*Passage provided*
:::

I only have three words in this context:
"Ernie" "Ball" "Corporation".
OK, so apparently the NHS is in crisis. I expect ALL normal employees run MS stuff on their desktops.
Most (90%?) just need bog standard e-mail and document processing of some sort.
How much does MS cost NHS (and Governments)?
I bet a few 100,000 odd work stations could run a GNU/Linux platform with no licence fees and save a few hundred million quid that could be funnelled to help patients.
...which isn't necessarily what they want.
Someone takes a work-issued laptop home? That changes the number of licenses on site; notify Microsoft. They bring it back? Notify them again. A device turns off? Arguably, that changes the number of licenses, so notify Microsoft again; same when it turns on. Shouldn't take too long before Microsoft decides to clarify what they mean by "any changes".
and don't forget to change your network to use Windows DHCP with a 1m lease, reporting every change. Well, if they can be petty .....
(Seriously, wtf were they ever doing claiming stuff was using Windows Server simply by getting an IP address from it? Don't know if that ridiculousness is still true but ffs ... )
I misread this: "Microsoft’s True Up" as this... "Microsoft's Tits Up". Sadly, that was a misread.
If you're looking for an answer on who's leading the conspiracy or looking to see if Linux is the answer, I can't help you. But I can tell you that for all your questions, the correct answer will never be "Microsoft".
Don't underestimate the capacity of medium and large enterprises to withstand abuse from Microsoft.
Oh, and for your information Microsoft is fully aware of that. I bet that even if they rise the licensing costs with 100% less than 1% of enterprises would react.
If some other critical business resource was subject to subjective interpretation and intrusive and threatening conditions, auditors would flag the issue as a business risk that needed addressing. Astonishing that MS software in particular, or any other FAST affiliate, avoids this.
Do you think if MS were doing really well, or if there was any competition, they would load up the customer with new, onerous measures?
If everyone has inventory & management tools, I'd be rolling out some floss Office software onto every desktop, even if it wasn't given the file associations. It would be worth the disk-space to have it rolled out, just for MS-license negotiation time. You don't need to go the whole way with a linux migration, just threaten to slaughter the Office cash-cow. Pair it with google mail and calendars and
Its one reason I use linux at home - the proprietary stuff is just too hard and its too expensive. I've got six physical desktops/laptops and servers. I couldn't afford to be an honest MS customer and quite frankly, I don't have the time or the inclination to manage it. Give me back the days of "you may have one execution of this software at a time per license, on any hardware."
The only reason we still use a lot of Microsoft software is because they give education very cheap licensing, the price businesses have to pay is eye watering, add on top the OS refresh cycles Microsoft push businesses through when all they want is for the applications to run i don't know why more have not moved away. Im guessing they must all be running excel spreadsheets covered in VB code or custom IE6 dependent applications.
Also, it means users will be forced to begin implementing near continuous monitoring of device and license use, an administrative headache.
We already do this, we got sick and tired of Finance having a go at IT on the one hand and Managers asking for software to be installed "because we have a project for the CEO'
So with SCCM we run a bi-monthly report on installed M$ apps - luckily we only have 125 users or thereabouts - and a copy is sent to each department manager and the CEO.
We got the CEO on board because we scared the life out of him, with this little quote from the BSA:
"Fines up to $467,500 and/or up to five years imprisonment for companies."
The wording used to be five years imprisonment for directors. It's been a huge win for us, we regularly had managers requesting M$ Project, which is probably their most expensive Office application, we went from 60 installs down to 12.

:::

*Task prompt*
In the discussion of Microsoft licensing, how many installs of Project did the organization using SCCM reports reduce to, and from how many?

:::

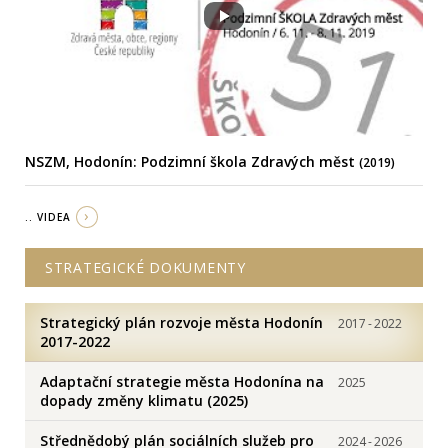
NSZM, Hodonín: Podzimní škola Zdravých měst
(2019)
.. VIDEA
STRATEGICKÉ DOKUMENTY
Strategický plán rozvoje města Hodonín
2017
-
2022
2017-2022
Adaptační strategie města Hodonína na
2025
dopady změny klimatu (2025)
Střednědobý plán sociálních služeb pro
2024
-
2026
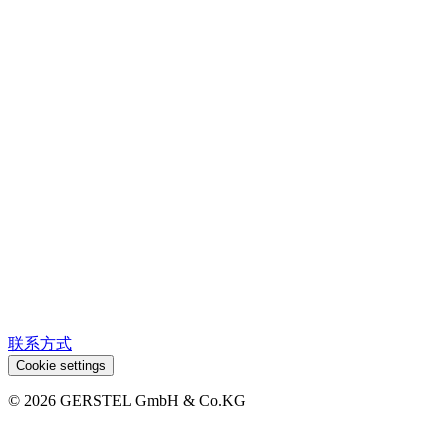
联系方式
Cookie settings
© 2026 GERSTEL GmbH & Co.KG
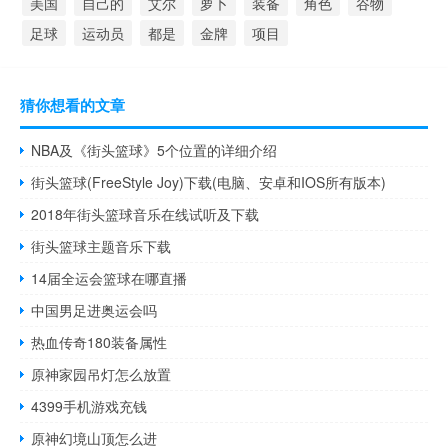
美国
自己的
艾尔
萝卜
装备
角色
谷物
足球
运动员
都是
金牌
项目
猜你想看的文章
NBA及《街头篮球》5个位置的详细介绍
街头篮球(FreeStyle Joy)下载(电脑、安卓和IOS所有版本)
2018年街头篮球音乐在线试听及下载
街头篮球主题音乐下载
14届全运会篮球在哪直播
中国男足进奥运会吗
热血传奇180装备属性
原神家园吊灯怎么放置
4399手机游戏充钱
原神幻境山顶怎么进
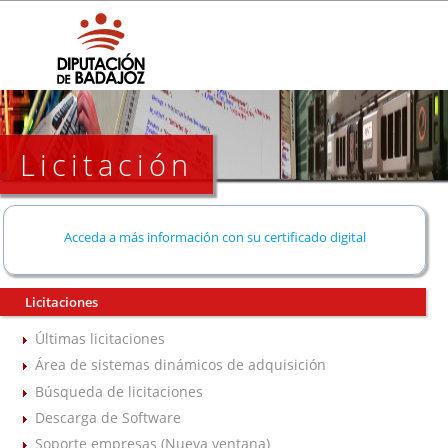
Licitación
Acceda a más información con su certificado digital
Licitaciones
Últimas licitaciones
Área de sistemas dinámicos de adquisición
Búsqueda de licitaciones
Descarga de Software
Soporte empresas (Nueva ventana)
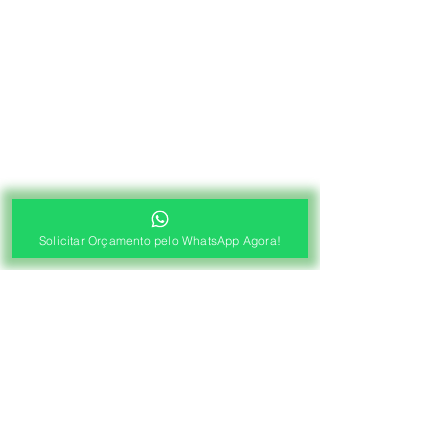
Solicitar Orçamento pelo WhatsApp Agora!
®
Fábrica de Cortinas e Persianas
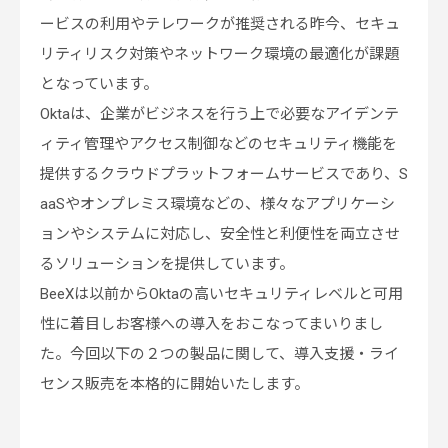
ービスの利用やテレワークが推奨される昨今、セキュ
リティリスク対策やネットワーク環境の最適化が課題
となっています。
Oktaは、企業がビジネスを行う上で必要なアイデンテ
ィティ管理やアクセス制御などのセキュリティ機能を
提供するクラウドプラットフォームサービスであり、S
aaSやオンプレミス環境などの、様々なアプリケーシ
ョンやシステムに対応し、安全性と利便性を両立させ
るソリューションを提供しています。
BeeXは以前からOktaの高いセキュリティレベルと可用
性に着目しお客様への導入をおこなってまいりまし
た。今回以下の２つの製品に関して、導入支援・ライ
センス販売を本格的に開始いたします。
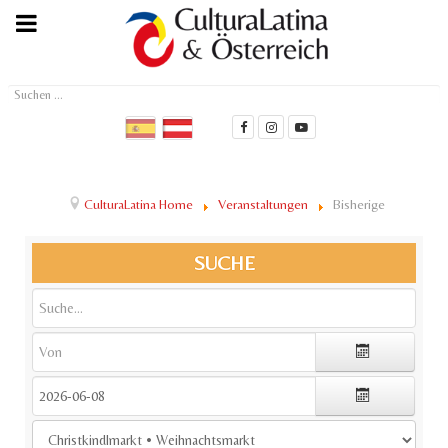
Suchen
...
CulturaLatina Home
Veranstaltungen
Bisherige
SUCHE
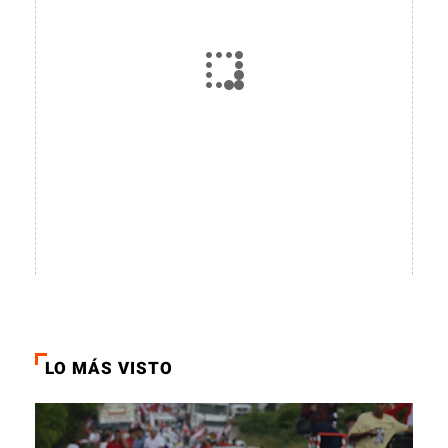
LO MÁS VISTO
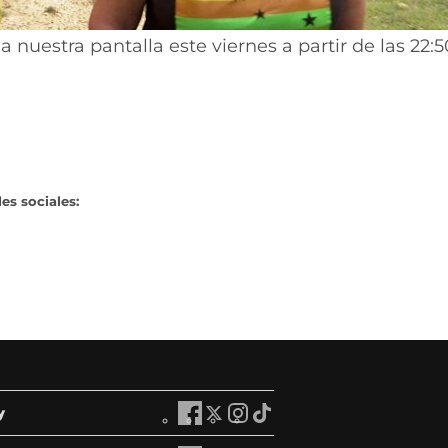
 nuestra pantalla este viernes a partir de las 22:5
es sociales:
y
A
A
A
A
r
r
r
r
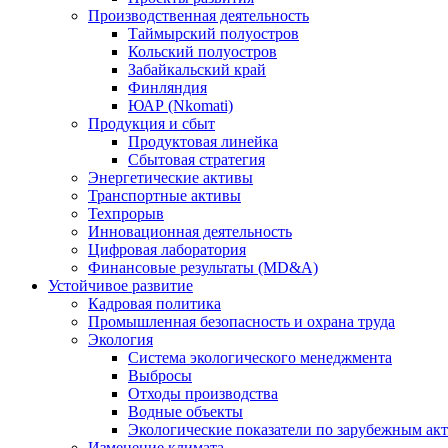
Производственная деятельность
Таймырский полуостров
Кольский полуостров
Забайкальский край
Финляндия
ЮАР (Nkomati)
Продукция и сбыт
Продуктовая линейка
Сбытовая стратегия
Энергетические активы
Транспортные активы
Техпрорыв
Инновационная деятельность
Цифровая лаборатория
Финансовые результаты (MD&A)
Устойчивое развитие
Кадровая политика
Промышленная безопасность и охрана труда
Экология
Система экологического менеджмента
Выбросы
Отходы производства
Водные объекты
Экологические показатели по зарубежным ак
Изменение климата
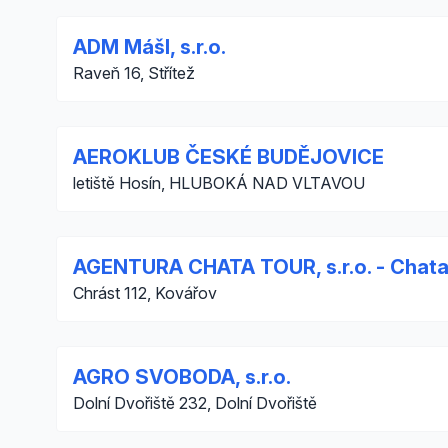
ADM Mášl, s.r.o.
Raveň 16, Střítež
AEROKLUB ČESKÉ BUDĚJOVICE
letiště Hosín, HLUBOKÁ NAD VLTAVOU
AGENTURA CHATA TOUR, s.r.o. - Chat
Chrást 112, Kovářov
AGRO SVOBODA, s.r.o.
Dolní Dvořiště 232, Dolní Dvořiště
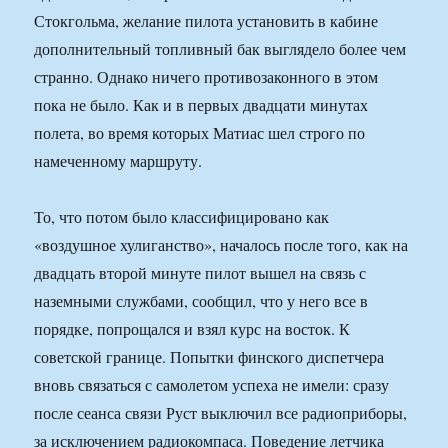
Стокгольма, желание пилота установить в кабине
дополнительный топливный бак выглядело более чем
странно. Однако ничего противозаконного в этом
пока не было. Как и в первых двадцати минутах
полета, во время которых Матиас шел строго по
намеченному маршруту.
То, что потом было классифицировано как
«воздушное хулиганство», началось после того, как на
двадцать второй минуте пилот вышел на связь с
наземными службами, сообщил, что у него все в
порядке, попрощался и взял курс на восток. К
советской границе. Попытки финского диспетчера
вновь связаться с самолетом успеха не имели: сразу
после сеанса связи Руст выключил все радиоприборы,
за исключением радиокомпаса. Поведение летчика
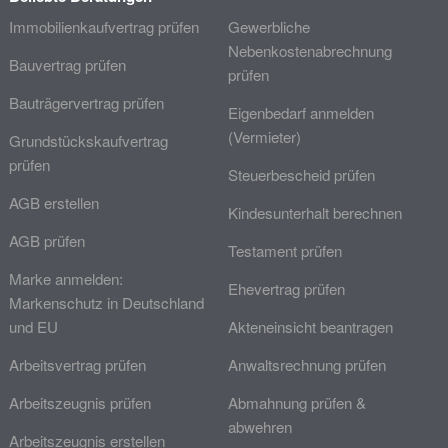
Immobilienkaufvertrag prüfen
Gewerbliche
Nebenkostenabrechnung
Bauvertrag prüfen
prüfen
Bauträgervertrag prüfen
Eigenbedarf anmelden
(Vermieter)
Grundstückskaufvertrag
prüfen
Steuerbescheid prüfen
AGB erstellen
Kindesunterhalt berechnen
AGB prüfen
Testament prüfen
Marke anmelden:
Ehevertrag prüfen
Markenschutz in Deutschland
und EU
Akteneinsicht beantragen
Arbeitsvertrag prüfen
Anwaltsrechnung prüfen
Arbeitszeugnis prüfen
Abmahnung prüfen &
abwehren
Arbeitszeugnis erstellen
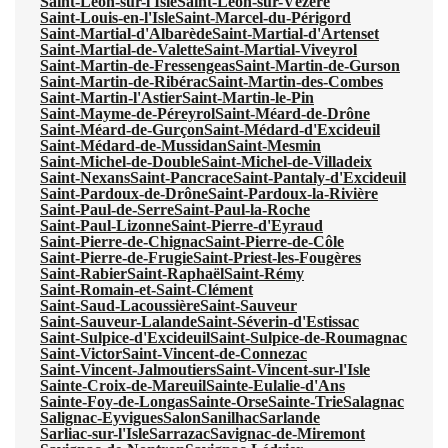
Saint-Léon-sur-l'Isle
Saint-Léon-sur-Vézère
Saint-Louis-en-l'Isle
Saint-Marcel-du-Périgord
Saint-Martial-d'Albarède
Saint-Martial-d'Artenset
Saint-Martial-de-Valette
Saint-Martial-Viveyrol
Saint-Martin-de-Fressengeas
Saint-Martin-de-Gurson
Saint-Martin-de-Ribérac
Saint-Martin-des-Combes
Saint-Martin-l'Astier
Saint-Martin-le-Pin
Saint-Mayme-de-Péreyrol
Saint-Méard-de-Drône
Saint-Méard-de-Gurçon
Saint-Médard-d'Excideuil
Saint-Médard-de-Mussidan
Saint-Mesmin
Saint-Michel-de-Double
Saint-Michel-de-Villadeix
Saint-Nexans
Saint-Pancrace
Saint-Pantaly-d'Excideuil
Saint-Pardoux-de-Drône
Saint-Pardoux-la-Rivière
Saint-Paul-de-Serre
Saint-Paul-la-Roche
Saint-Paul-Lizonne
Saint-Pierre-d'Eyraud
Saint-Pierre-de-Chignac
Saint-Pierre-de-Côle
Saint-Pierre-de-Frugie
Saint-Priest-les-Fougères
Saint-Rabier
Saint-Raphaël
Saint-Rémy
Saint-Romain-et-Saint-Clément
Saint-Saud-Lacoussière
Saint-Sauveur
Saint-Sauveur-Lalande
Saint-Séverin-d'Estissac
Saint-Sulpice-d'Excideuil
Saint-Sulpice-de-Roumagnac
Saint-Victor
Saint-Vincent-de-Connezac
Saint-Vincent-Jalmoutiers
Saint-Vincent-sur-l'Isle
Sainte-Croix-de-Mareuil
Sainte-Eulalie-d'Ans
Sainte-Foy-de-Longas
Sainte-Orse
Sainte-Trie
Salagnac
Salignac-Eyvigues
Salon
Sanilhac
Sarlande
Sarliac-sur-l'Isle
Sarrazac
Savignac-de-Miremont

:::

*Answer to the problem*
It went from 60 installs down to 12.